§ **DATASET RECORDS**:
/---

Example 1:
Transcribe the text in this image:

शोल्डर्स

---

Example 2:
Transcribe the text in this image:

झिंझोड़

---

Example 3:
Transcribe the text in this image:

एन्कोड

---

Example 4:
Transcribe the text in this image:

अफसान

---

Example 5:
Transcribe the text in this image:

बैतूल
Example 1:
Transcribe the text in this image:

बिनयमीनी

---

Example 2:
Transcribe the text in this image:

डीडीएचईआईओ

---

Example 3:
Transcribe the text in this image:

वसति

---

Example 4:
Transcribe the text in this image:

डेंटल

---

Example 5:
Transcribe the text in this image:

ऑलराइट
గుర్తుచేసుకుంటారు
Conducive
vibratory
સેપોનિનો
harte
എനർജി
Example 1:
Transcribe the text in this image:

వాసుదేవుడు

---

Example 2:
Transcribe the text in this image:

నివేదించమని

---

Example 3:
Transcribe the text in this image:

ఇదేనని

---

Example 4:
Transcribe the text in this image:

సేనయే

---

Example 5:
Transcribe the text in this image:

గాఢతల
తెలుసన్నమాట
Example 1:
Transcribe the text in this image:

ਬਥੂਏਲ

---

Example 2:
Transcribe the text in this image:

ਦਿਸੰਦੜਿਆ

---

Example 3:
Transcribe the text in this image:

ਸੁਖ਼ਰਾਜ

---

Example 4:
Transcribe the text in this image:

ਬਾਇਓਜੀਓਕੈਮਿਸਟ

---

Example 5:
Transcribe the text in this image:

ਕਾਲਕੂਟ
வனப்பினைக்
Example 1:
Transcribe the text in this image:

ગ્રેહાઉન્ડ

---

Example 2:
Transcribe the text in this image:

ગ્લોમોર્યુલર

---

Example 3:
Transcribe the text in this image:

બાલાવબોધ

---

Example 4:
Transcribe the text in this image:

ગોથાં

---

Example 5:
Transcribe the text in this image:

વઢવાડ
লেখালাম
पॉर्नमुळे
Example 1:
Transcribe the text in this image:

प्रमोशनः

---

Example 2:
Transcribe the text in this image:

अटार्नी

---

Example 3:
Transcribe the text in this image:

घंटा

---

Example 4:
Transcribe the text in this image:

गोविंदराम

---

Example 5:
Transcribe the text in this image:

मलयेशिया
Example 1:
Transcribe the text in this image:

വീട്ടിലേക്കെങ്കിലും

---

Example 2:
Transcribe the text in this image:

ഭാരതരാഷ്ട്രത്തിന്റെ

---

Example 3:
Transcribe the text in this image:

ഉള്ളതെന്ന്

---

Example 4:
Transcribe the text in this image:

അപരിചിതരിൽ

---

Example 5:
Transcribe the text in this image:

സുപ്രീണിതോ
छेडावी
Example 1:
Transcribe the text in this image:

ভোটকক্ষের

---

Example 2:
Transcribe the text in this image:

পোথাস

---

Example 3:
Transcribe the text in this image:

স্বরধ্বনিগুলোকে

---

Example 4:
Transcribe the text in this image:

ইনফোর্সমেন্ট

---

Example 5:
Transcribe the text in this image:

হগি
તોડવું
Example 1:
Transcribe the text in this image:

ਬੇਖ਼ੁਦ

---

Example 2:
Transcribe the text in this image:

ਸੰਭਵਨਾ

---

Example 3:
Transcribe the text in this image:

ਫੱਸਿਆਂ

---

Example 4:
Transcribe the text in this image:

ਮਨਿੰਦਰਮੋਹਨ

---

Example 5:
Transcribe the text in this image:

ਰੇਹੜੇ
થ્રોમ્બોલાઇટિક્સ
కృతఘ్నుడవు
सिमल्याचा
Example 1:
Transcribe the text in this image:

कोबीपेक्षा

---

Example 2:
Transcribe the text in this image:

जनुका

\---

§ **WHAT YOU WILL DO**: Copy all of the rows above word for word, keeping them in the same order.

§ **SOLUTION BELOW**:
Example 1:
Transcribe the text in this image:

शोल्डर्स

---

Example 2:
Transcribe the text in this image:

झिंझोड़

---

Example 3:
Transcribe the text in this image:

एन्कोड

---

Example 4:
Transcribe the text in this image:

अफसान

---

Example 5:
Transcribe the text in this image:

बैतूल
Example 1:
Transcribe the text in this image:

बिनयमीनी

---

Example 2:
Transcribe the text in this image:

डीडीएचईआईओ

---

Example 3:
Transcribe the text in this image:

वसति

---

Example 4:
Transcribe the text in this image:

डेंटल

---

Example 5:
Transcribe the text in this image:

ऑलराइट
గుర్తుచేసుకుంటారు
Conducive
vibratory
સેપોનિનો
harte
എനർജി
Example 1:
Transcribe the text in this image:

వాసుదేవుడు

---

Example 2:
Transcribe the text in this image:

నివేదించమని

---

Example 3:
Transcribe the text in this image:

ఇదేనని

---

Example 4:
Transcribe the text in this image:

సేనయే

---

Example 5:
Transcribe the text in this image:

గాఢతల
తెలుసన్నమాట
Example 1:
Transcribe the text in this image:

ਬਥੂਏਲ

---

Example 2:
Transcribe the text in this image:

ਦਿਸੰਦੜਿਆ

---

Example 3:
Transcribe the text in this image:

ਸੁਖ਼ਰਾਜ

---

Example 4:
Transcribe the text in this image:

ਬਾਇਓਜੀਓਕੈਮਿਸਟ

---

Example 5:
Transcribe the text in this image:

ਕਾਲਕੂਟ
வனப்பினைக்
Example 1:
Transcribe the text in this image:

ગ્રેહાઉન્ડ

---

Example 2:
Transcribe the text in this image:

ગ્લોમોર્યુલર

---

Example 3:
Transcribe the text in this image:

બાલાવબોધ

---

Example 4:
Transcribe the text in this image:

ગોથાં

---

Example 5:
Transcribe the text in this image:

વઢવાડ
লেখালাম
पॉर्नमुळे
Example 1:
Transcribe the text in this image:

प्रमोशनः

---

Example 2:
Transcribe the text in this image:

अटार्नी

---

Example 3:
Transcribe the text in this image:

घंटा

---

Example 4:
Transcribe the text in this image:

गोविंदराम

---

Example 5:
Transcribe the text in this image:

मलयेशिया
Example 1:
Transcribe the text in this image:

വീട്ടിലേക്കെങ്കിലും

---

Example 2:
Transcribe the text in this image:

ഭാരതരാഷ്ട്രത്തിന്റെ

---

Example 3:
Transcribe the text in this image:

ഉള്ളതെന്ന്

---

Example 4:
Transcribe the text in this image:

അപരിചിതരിൽ

---

Example 5:
Transcribe the text in this image:

സുപ്രീണിതോ
छेडावी
Example 1:
Transcribe the text in this image:

ভোটকক্ষের

---

Example 2:
Transcribe the text in this image:

পোথাস

---

Example 3:
Transcribe the text in this image:

স্বরধ্বনিগুলোকে

---

Example 4:
Transcribe the text in this image:

ইনফোর্সমেন্ট

---

Example 5:
Transcribe the text in this image:

হগি
તોડવું
Example 1:
Transcribe the text in this image:

ਬੇਖ਼ੁਦ

---

Example 2:
Transcribe the text in this image:

ਸੰਭਵਨਾ

---

Example 3:
Transcribe the text in this image:

ਫੱਸਿਆਂ

---

Example 4:
Transcribe the text in this image:

ਮਨਿੰਦਰਮੋਹਨ

---

Example 5:
Transcribe the text in this image:

ਰੇਹੜੇ
થ્રોમ્બોલાઇટિક્સ
కృతఘ్నుడవు
सिमल्याचा
Example 1:
Transcribe the text in this image:

कोबीपेक्षा

---

Example 2:
Transcribe the text in this image:

जनुका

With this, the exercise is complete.